Washington credits North Carolina’s public health structure with providing statewide guidance but also with having a separate department in nearly every county that could provide local logistics and adapt guidance to community needs.

Having boots on the ground in every county has served us well. In general, there’s a home base health department in every county with some base infrastructure for emergency response activities, as well as command and control.

“The state took a strong lead in establishing statewide guidance for many of the response mitigation activities. That allowed the local leaders and teams to focus on response – keeping people alive and not getting into some of the back-and-forth battles about mitigation rules for businesses and other issues.”

Boots on the Ground

The county also established advisory groups that helped ensure everyone had a voice in decision-making and provided a channel for their support.

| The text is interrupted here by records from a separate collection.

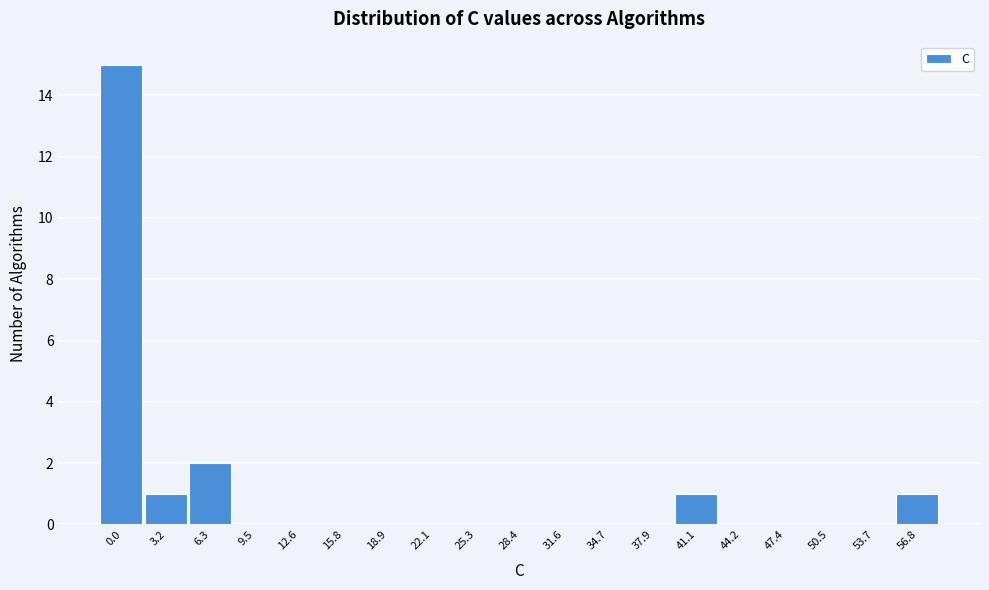

Reading right to left, extract all data points from this chart.

56.8=1	53.7=0	50.5=0	47.4=0	44.2=0	41.1=1	37.9=0	34.7=0	31.6=0	28.4=0	25.3=0	22.1=0	18.9=0	15.8=0	12.6=0	9.5=0	6.3=2	3.2=1	0.0=15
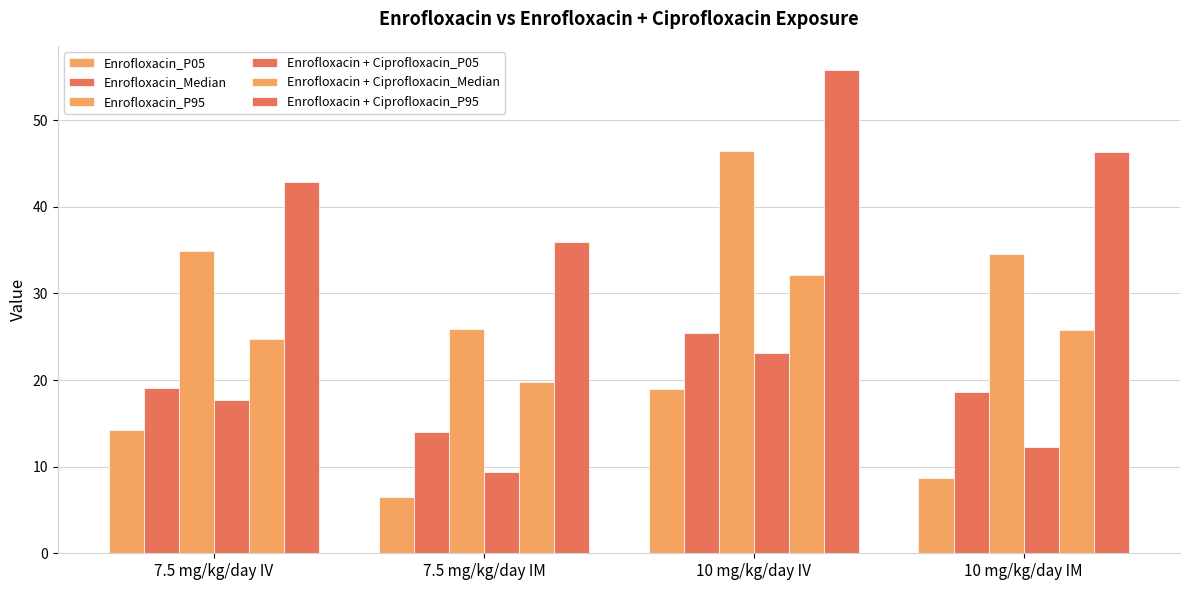

What is the difference between the maximum and minimum values in the Enrofloxacin_Median series?

11.5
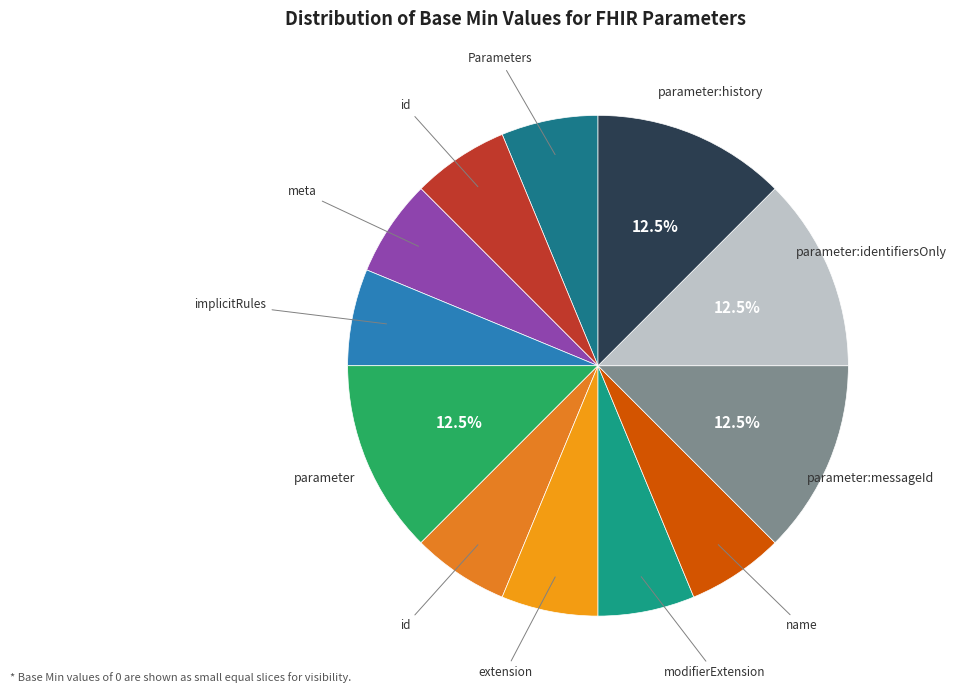

To the nearest percent, what is the difference between the largest and smallest slice percentages?

6%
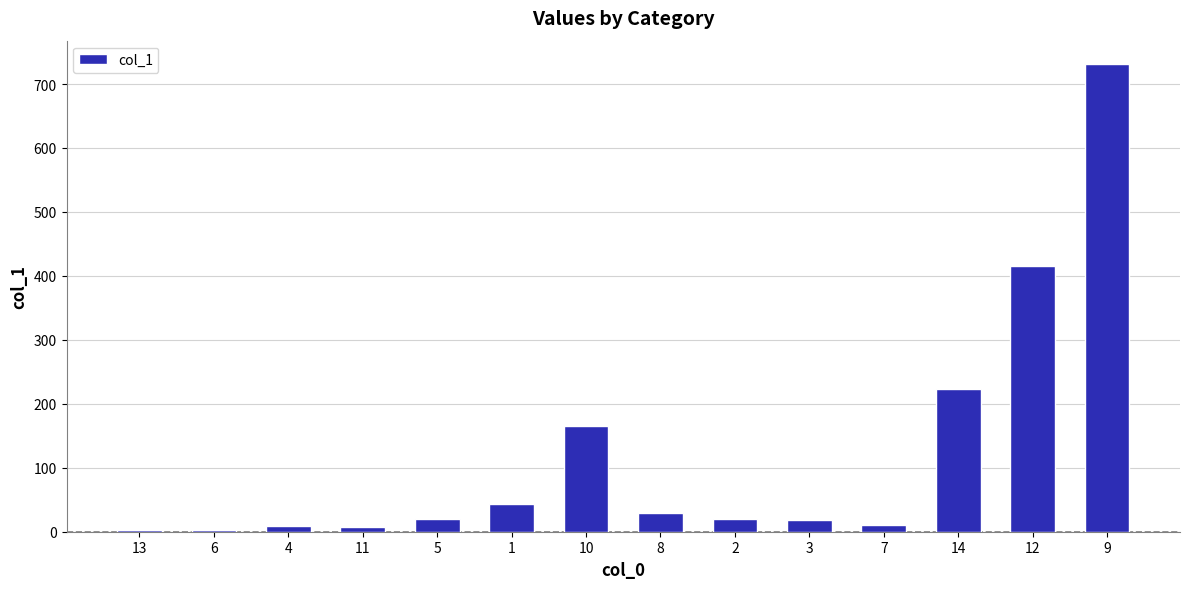

What is the difference between the values at 14 and 10?

57.9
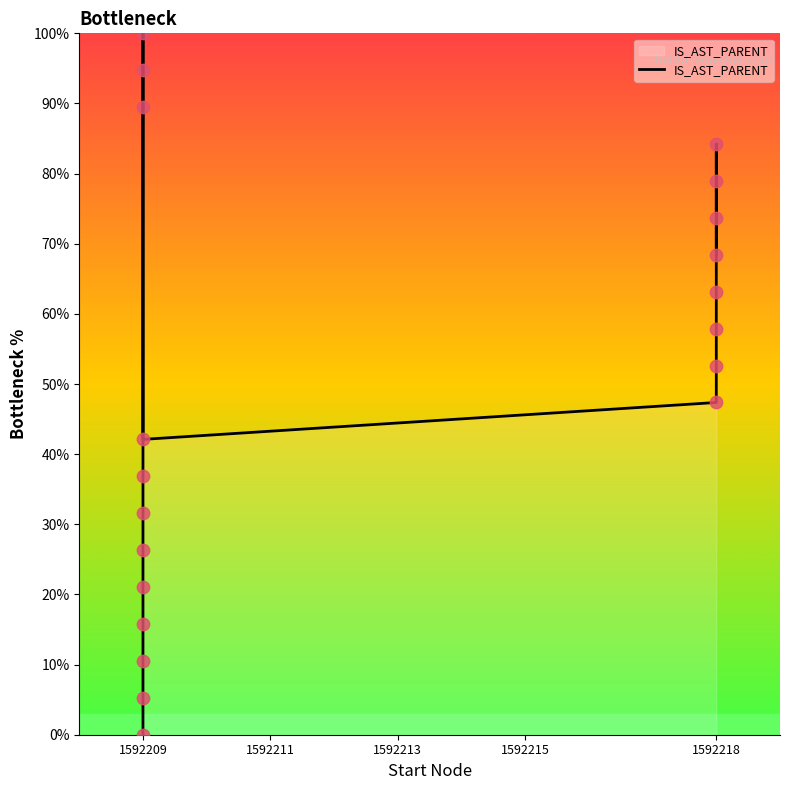

Which has a higher value, 1592209 or 1592218?

1592209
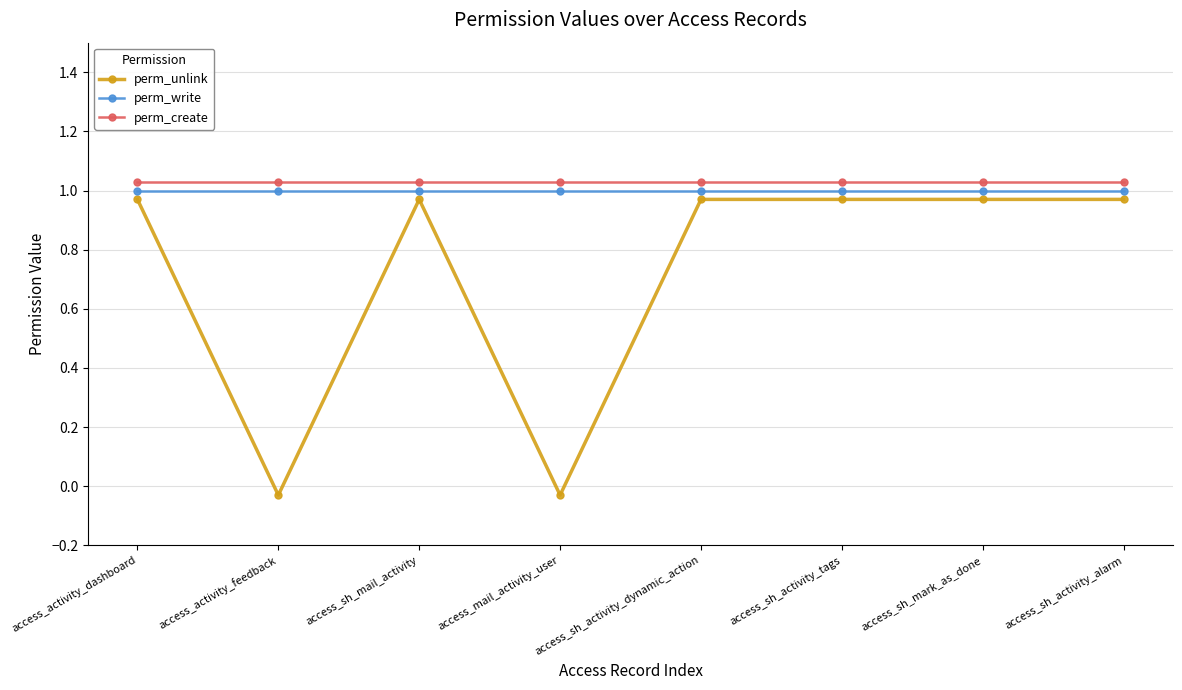

What is the sum of the perm_unlink values at access_sh_activity_dynamic_action and access_sh_mail_activity?

1.9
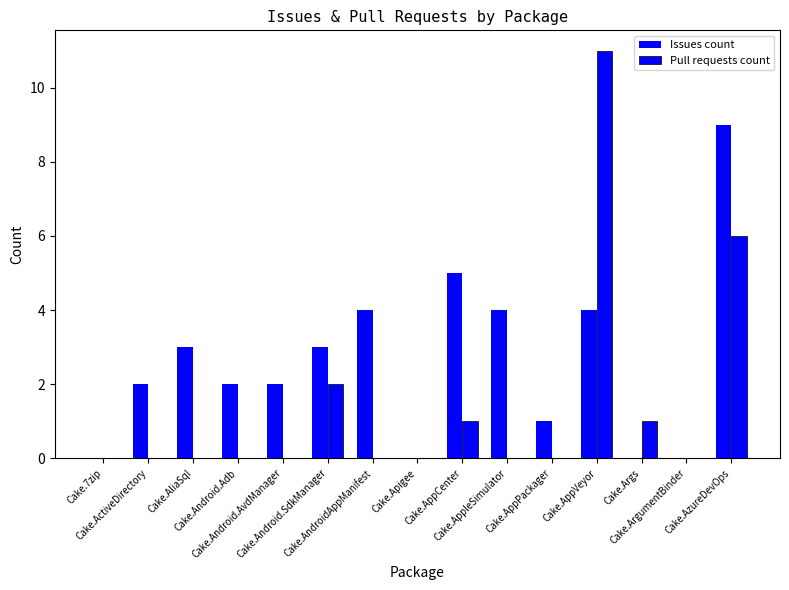

List the labels in order of Issues count value, largest first.

Cake.AzureDevOps, Cake.AppCenter, Cake.AndroidAppManifest, Cake.AppleSimulator, Cake.AppVeyor, Cake.AliaSql, Cake.Android.SdkManager, Cake.ActiveDirectory, Cake.Android.Adb, Cake.Android.AvdManager, Cake.AppPackager, Cake.7zip, Cake.Apigee, Cake.Args, Cake.ArgumentBinder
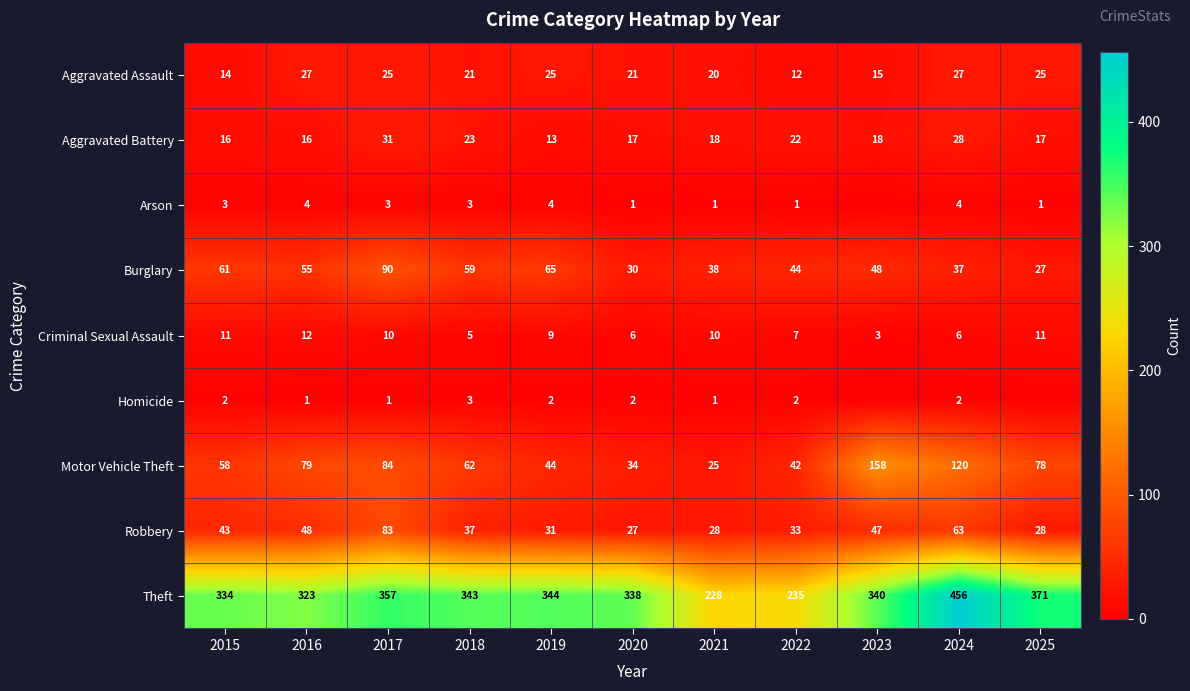

Which category has the lowest value in the Robbery series?

2020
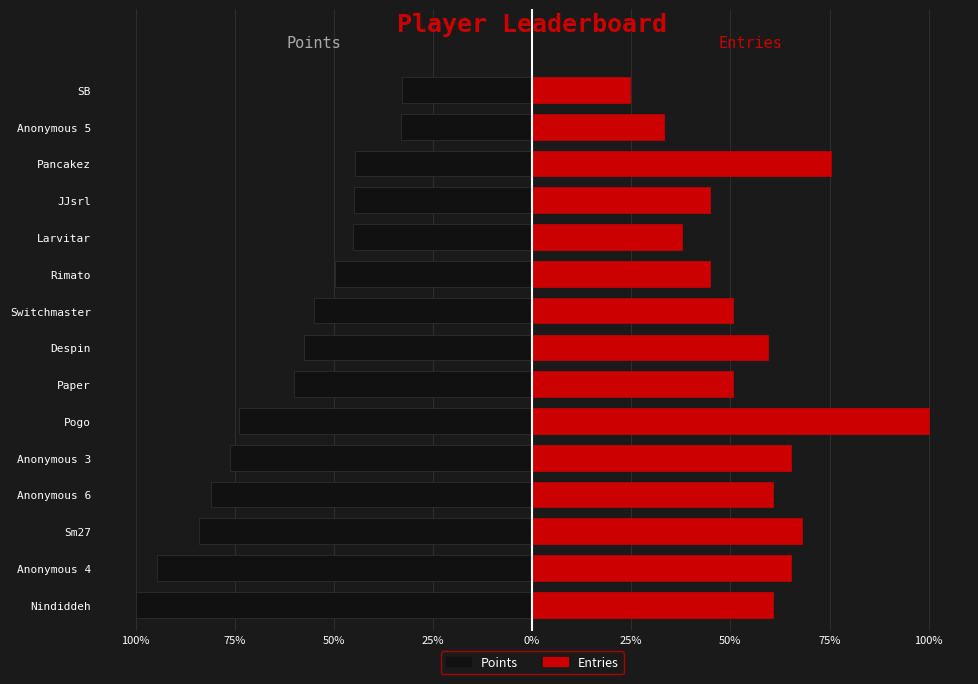

What is the difference between the maximum and minimum values in the Points series?

67.2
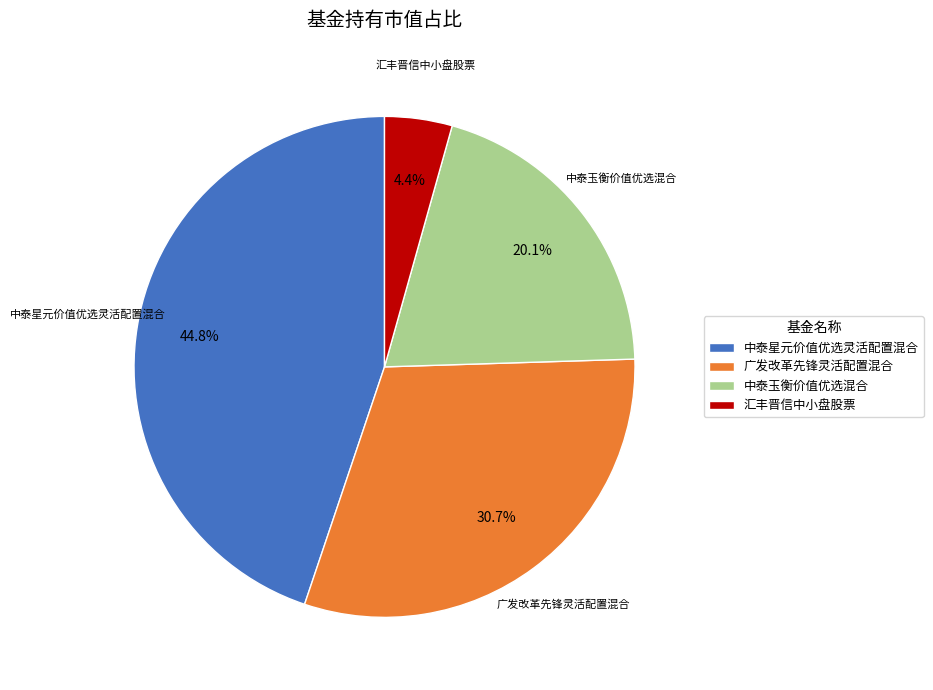

Is it true that 中泰星元价值优选灵活配置混合 is 45% of the pie?

True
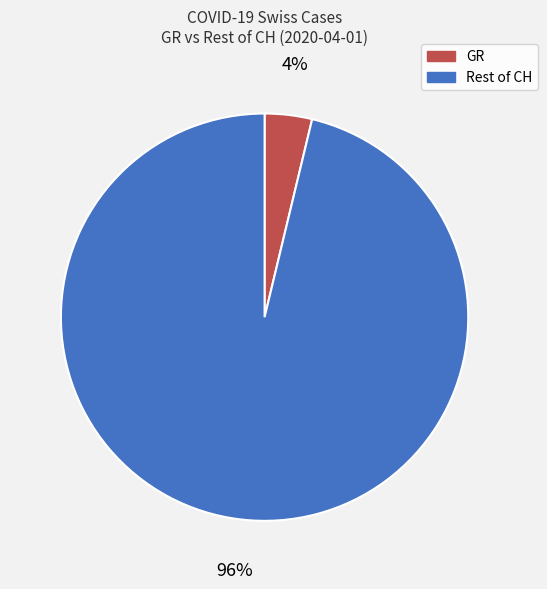

To the nearest percent, what is the average slice percentage?

50%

“The policy group, led by our county manager, included the chief executives from the health systems, school district, emergency management, and other key stakeholder groups. As decisions were being made about local closures of roads, buildings, and institutions, all those folks had an opportunity to speak directly with the county manager. The access to real time information as well as decision deployment timelines and rationale kept the group engaged throughout the response.  Being well informed, established a level of trust within the group that was beneficial.”

The county manager established a business community advisory body that helped us make local decisions about reopening and implementation of state guidance for businesses based on our real time situation.  That opportunity created space for businesses to hear from each other, including what they were doing and how they were solving various issues. That engagement with the leadership of the business community also helped to keep us largely out of some of the vocal and public discourse that we saw in other places.

“Some of the county’s large employers such as Honeywell and Bank of America, helped us to be messengers to their massive workforce in our community. The employers helped us with education and their own policy setting, allowing people to work remotely, and setting up processes for how people could be as safe as possible in the workplace.”

Through this engagement, the county rolled out a workplace cleanliness and hygiene initiative and provided environmental health inspections to make sure businesses were doing everything possible to keep themselves and their consumers safe. 

Our partnerships with businesses really helped establish trust and commitment to make the community as safe as possible. That took exceptional time, effort, and manpower.  But we know it was worth the investment, because some of those relationships  continue today and impacts our work to promote and protect public health in our community.